The idea of crossing the blood-brain barrier using transferum receptor was first proposed in the late 1980s. So this is like the typical story of biotech and discovery and iteration. The industrialization from that academic proposal has been a journey. We started on that journey, as I mentioned, 20 years ago in 2006. That was prior to founding Denali. And what we did is we just made every existing platform that was out there to say, do any of these cross the blubbering barrier in therapeutic concentrations?

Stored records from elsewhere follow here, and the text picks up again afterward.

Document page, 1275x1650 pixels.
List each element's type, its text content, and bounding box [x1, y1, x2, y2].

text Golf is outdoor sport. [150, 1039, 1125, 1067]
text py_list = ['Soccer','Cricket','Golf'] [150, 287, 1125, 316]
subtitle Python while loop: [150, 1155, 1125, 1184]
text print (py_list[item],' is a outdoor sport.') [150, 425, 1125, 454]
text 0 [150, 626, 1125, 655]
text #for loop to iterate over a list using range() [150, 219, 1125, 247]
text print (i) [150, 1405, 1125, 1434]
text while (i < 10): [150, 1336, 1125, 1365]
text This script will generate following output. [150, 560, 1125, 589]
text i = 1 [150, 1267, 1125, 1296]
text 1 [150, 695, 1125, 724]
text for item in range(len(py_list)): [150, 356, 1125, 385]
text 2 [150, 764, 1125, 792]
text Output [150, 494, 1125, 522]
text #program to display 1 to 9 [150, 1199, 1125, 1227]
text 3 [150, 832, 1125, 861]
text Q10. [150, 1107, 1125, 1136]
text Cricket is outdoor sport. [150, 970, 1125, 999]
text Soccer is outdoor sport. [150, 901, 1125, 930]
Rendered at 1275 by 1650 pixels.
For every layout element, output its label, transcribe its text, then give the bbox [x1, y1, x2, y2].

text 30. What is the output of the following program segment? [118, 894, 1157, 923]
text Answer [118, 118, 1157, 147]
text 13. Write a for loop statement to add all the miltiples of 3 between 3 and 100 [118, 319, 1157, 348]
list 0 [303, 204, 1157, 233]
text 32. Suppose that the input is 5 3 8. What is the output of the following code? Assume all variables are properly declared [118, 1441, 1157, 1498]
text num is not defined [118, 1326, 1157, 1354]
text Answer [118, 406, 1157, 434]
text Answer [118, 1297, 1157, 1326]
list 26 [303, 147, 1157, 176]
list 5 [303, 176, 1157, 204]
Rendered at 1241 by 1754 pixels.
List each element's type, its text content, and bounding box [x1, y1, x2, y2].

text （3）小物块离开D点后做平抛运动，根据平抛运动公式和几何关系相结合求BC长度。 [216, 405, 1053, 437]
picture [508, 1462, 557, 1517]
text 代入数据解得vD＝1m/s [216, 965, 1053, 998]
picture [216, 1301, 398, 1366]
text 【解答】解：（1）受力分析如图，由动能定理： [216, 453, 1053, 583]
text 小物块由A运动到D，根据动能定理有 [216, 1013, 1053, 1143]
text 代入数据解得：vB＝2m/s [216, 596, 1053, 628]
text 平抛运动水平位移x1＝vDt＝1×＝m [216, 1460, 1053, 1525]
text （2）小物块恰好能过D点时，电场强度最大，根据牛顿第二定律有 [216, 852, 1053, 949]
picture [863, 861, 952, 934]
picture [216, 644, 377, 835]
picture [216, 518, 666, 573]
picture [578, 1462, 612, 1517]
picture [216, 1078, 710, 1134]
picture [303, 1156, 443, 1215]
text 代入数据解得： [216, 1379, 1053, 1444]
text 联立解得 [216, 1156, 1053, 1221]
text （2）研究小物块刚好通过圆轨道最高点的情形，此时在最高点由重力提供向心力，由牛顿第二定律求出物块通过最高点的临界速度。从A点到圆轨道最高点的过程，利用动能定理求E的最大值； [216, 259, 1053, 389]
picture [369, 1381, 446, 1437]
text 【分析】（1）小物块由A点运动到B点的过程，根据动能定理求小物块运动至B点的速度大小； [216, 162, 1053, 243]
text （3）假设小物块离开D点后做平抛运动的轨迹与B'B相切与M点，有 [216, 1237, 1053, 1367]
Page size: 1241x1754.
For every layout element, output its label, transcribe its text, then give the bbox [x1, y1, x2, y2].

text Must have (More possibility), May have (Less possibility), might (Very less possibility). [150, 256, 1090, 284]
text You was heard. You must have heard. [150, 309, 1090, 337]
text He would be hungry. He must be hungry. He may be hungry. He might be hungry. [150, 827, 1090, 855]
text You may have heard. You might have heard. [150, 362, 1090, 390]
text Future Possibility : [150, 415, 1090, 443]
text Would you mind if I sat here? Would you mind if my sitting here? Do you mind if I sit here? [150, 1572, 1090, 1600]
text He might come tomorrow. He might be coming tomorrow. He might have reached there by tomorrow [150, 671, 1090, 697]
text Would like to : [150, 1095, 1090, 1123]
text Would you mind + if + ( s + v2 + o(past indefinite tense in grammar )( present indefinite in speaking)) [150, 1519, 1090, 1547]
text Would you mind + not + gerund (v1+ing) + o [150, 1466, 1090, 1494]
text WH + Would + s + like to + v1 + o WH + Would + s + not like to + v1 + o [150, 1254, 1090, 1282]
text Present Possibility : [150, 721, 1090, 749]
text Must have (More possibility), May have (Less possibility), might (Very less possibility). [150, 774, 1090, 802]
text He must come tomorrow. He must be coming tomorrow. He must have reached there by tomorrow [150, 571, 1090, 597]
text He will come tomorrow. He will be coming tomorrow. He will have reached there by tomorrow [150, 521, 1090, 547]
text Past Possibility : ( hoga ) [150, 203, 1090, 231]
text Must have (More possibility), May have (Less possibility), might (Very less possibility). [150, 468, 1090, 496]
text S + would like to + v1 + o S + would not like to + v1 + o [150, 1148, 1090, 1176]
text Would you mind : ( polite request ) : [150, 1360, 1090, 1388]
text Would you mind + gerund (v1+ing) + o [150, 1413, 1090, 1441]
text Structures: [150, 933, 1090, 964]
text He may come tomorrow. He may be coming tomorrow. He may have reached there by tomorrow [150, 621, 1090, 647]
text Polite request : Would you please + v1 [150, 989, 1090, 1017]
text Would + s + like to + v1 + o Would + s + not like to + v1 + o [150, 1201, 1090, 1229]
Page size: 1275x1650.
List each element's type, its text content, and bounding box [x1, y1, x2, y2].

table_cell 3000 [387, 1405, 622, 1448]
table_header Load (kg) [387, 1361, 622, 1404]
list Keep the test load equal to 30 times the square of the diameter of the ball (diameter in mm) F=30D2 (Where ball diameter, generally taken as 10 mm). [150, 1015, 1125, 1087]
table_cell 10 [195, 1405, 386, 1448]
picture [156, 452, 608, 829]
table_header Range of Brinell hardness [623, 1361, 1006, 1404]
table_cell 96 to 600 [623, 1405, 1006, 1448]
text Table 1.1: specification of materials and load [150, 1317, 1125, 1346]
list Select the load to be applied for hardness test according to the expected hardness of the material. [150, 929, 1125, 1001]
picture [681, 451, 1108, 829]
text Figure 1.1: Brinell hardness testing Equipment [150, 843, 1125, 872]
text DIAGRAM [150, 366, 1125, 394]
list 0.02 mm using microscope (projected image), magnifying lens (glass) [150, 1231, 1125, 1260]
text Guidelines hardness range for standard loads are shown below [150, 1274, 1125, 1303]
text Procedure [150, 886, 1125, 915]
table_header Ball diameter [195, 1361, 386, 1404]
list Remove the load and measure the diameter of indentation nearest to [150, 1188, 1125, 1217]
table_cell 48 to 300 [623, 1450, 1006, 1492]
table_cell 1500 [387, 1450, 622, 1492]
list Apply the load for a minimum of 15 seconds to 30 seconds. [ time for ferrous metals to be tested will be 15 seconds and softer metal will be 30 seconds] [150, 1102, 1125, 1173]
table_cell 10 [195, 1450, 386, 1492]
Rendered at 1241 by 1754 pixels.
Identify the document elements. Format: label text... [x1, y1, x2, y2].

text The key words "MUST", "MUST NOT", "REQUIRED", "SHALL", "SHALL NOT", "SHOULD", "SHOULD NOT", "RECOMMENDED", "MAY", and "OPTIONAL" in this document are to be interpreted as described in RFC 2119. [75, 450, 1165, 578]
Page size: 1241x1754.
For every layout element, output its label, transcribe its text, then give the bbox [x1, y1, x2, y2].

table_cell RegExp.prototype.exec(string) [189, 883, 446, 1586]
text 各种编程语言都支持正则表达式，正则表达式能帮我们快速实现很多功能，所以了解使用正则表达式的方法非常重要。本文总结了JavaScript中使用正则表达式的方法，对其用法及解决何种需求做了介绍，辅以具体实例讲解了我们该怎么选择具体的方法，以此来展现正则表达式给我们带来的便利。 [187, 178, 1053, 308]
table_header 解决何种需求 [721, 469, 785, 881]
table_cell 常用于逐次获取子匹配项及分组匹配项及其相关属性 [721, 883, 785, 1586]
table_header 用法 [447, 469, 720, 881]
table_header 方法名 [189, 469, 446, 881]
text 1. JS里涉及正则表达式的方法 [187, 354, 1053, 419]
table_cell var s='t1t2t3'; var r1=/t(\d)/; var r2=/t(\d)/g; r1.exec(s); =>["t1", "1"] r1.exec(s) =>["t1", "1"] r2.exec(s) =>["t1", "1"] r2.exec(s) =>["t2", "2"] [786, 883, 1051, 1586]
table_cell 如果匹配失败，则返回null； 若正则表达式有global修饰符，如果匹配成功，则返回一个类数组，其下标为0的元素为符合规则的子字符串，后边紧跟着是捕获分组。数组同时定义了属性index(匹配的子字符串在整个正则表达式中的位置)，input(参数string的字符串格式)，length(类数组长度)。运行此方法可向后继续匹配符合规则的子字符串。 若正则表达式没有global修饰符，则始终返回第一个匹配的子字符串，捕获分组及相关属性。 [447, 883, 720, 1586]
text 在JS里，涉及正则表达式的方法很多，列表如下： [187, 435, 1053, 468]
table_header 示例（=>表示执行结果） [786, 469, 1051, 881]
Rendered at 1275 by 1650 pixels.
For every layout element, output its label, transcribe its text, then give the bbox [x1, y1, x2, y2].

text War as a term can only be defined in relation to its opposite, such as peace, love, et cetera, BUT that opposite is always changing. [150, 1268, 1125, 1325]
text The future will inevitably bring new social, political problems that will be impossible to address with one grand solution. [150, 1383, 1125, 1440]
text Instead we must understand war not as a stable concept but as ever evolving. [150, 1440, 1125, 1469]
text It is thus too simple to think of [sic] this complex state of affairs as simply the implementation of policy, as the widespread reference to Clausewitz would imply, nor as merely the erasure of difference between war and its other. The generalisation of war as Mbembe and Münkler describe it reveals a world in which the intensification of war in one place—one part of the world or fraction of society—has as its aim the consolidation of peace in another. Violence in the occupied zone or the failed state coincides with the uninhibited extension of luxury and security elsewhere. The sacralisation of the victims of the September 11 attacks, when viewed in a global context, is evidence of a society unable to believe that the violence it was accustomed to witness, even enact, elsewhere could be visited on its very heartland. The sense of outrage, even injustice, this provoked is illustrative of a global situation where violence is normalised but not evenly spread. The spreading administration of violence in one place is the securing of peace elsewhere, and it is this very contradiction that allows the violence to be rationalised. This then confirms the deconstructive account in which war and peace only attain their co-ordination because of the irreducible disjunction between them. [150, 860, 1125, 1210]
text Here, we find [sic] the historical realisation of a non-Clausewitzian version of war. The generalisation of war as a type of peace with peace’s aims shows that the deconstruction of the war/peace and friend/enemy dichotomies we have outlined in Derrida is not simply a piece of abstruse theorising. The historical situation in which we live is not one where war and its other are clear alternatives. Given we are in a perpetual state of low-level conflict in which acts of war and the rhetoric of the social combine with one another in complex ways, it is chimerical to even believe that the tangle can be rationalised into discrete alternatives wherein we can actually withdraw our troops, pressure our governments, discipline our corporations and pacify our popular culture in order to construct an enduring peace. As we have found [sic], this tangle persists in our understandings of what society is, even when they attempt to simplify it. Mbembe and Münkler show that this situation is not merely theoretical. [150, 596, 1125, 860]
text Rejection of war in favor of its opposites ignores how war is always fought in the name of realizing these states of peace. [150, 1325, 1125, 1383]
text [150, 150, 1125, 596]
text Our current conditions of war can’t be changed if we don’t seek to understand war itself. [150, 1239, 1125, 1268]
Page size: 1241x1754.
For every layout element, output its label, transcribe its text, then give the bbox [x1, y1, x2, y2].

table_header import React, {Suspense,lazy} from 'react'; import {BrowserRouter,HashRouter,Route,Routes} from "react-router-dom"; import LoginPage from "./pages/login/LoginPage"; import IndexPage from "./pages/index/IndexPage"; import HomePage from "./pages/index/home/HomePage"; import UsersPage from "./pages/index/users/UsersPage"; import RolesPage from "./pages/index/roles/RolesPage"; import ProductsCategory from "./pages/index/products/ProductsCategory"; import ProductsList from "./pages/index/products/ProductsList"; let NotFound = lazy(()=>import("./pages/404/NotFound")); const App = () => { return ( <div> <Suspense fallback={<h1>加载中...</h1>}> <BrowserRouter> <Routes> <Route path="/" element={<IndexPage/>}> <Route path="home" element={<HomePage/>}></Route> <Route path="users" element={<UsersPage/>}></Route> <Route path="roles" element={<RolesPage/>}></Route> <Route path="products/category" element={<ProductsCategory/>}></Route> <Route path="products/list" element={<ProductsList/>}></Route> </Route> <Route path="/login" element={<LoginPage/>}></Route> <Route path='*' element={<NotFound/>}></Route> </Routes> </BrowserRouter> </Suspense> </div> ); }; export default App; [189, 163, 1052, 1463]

And 20 years ago, the answer to that was actually no. There was no existing platform that we had actually tried that was working.

Speaker 3

And so began the process of the industrialization. The question is, what was wrong? And I think the first challenge was that most of them, most of the technologies were getting trapped in the blood vessel. You were not getting therapeutic concentrations across the BBB. So now I think, you know, of the 20-plus competitors that we count, there's probably 30 that have bona fide blood-brain barrier platforms, 97% of them, well, 95% of them or 90% of them are all using the original sort of conventional FAB approach. So it's an antibody approach. It's a FAB fusion. And when we founded Denali 11 years ago, we wanted to build a platform that was highly modular, that didn't give up an arm of the antibody, or didn't have to, you know, in an unnatural way, attach an arm of the antibody, but integrate the binding into the FC, similar to the FCRN or FC gamma, and that began the engineering quest to build that in. And we knew that because we'd already seen the first-generation brain shuttles that were out there. We had already five, ten years of experience, and we knew the limitations, which was stability, immunogenicity. That's the challenge with a lot of these fab fusions, and that was actually in the original publications. And so we built the transport vehicle in a way that we integrated the binding into the FC. And it is now still the only molecule that does that, very distinct from the conventional fabs. And as you point out, it's now the only molecule that is FDA approved, will have commercial validation as well, and that allows us now to create an entire portfolio. Now, we had a decision 10 years ago, and Alex mentions the partnering strategy. Our decision was not to create a technology to enable the world, but to create a technology to enable our medicines and then find a way to collaborate on medicines, not on the platform. But there are other BBB technologies and strategies where the strategy is to out-license the platform. But those, again, are the conventional fab approaches. And so the transport vehicle is definitely distinct in the way that we engineered it, also had the advantage of a decade worth of experience before building it.

Speaker 0

Great. Well, with that, Ryan and Alex, thank you so much. We appreciate your time today. Thank you so much.